§ Exercise aim
Copy out, in full, every line of the material below that contains the word "better".

§ Excerpted data
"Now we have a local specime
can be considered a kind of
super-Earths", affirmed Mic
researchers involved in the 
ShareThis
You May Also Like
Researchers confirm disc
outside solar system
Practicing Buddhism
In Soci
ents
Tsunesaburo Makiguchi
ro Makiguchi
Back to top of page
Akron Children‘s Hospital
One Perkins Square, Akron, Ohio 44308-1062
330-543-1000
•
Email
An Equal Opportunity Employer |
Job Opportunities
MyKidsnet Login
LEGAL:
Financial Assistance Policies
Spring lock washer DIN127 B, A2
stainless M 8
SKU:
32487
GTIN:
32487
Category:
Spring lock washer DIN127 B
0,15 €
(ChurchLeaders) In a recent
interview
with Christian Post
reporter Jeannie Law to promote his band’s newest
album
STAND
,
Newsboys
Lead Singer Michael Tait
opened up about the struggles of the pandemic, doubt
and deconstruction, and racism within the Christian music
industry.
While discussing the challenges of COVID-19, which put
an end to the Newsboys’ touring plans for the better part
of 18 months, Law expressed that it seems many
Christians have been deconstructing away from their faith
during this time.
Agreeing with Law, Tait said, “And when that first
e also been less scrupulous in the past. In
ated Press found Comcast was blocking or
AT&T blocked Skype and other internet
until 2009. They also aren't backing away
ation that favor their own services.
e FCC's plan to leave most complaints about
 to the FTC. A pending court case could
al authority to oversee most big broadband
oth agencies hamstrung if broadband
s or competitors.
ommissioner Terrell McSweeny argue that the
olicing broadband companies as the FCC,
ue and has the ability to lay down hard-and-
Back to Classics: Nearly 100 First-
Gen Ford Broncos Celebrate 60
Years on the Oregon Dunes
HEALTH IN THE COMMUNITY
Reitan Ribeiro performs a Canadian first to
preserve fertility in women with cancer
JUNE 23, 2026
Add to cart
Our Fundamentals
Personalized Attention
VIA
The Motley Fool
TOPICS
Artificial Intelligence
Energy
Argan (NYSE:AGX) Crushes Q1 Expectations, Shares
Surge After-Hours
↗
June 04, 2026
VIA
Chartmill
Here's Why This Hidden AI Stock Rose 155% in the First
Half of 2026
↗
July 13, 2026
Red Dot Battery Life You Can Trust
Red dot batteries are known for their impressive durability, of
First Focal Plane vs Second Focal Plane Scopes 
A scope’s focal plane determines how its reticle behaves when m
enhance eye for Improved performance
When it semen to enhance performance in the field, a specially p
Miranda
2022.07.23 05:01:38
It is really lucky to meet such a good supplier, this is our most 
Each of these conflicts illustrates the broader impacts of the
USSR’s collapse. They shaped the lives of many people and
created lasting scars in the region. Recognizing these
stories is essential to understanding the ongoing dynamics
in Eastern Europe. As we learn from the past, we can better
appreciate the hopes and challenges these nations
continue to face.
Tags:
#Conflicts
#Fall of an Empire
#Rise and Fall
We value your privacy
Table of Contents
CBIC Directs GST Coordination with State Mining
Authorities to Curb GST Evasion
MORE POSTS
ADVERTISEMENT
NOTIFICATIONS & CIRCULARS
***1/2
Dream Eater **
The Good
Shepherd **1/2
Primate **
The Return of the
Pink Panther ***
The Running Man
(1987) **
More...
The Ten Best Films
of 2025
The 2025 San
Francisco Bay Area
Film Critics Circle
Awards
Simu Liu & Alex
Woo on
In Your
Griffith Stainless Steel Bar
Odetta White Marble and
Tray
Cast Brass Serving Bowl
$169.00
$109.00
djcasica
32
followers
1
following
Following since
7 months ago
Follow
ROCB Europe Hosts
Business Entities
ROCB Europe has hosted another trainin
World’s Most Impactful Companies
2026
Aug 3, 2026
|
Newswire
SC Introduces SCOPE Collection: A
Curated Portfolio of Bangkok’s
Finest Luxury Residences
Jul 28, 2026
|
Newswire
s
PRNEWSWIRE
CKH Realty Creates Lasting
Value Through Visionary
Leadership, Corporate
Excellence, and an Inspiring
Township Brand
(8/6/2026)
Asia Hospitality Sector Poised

§ Written solution
an end to the Newsboys’ touring plans for the better part
in Eastern Europe. As we learn from the past, we can better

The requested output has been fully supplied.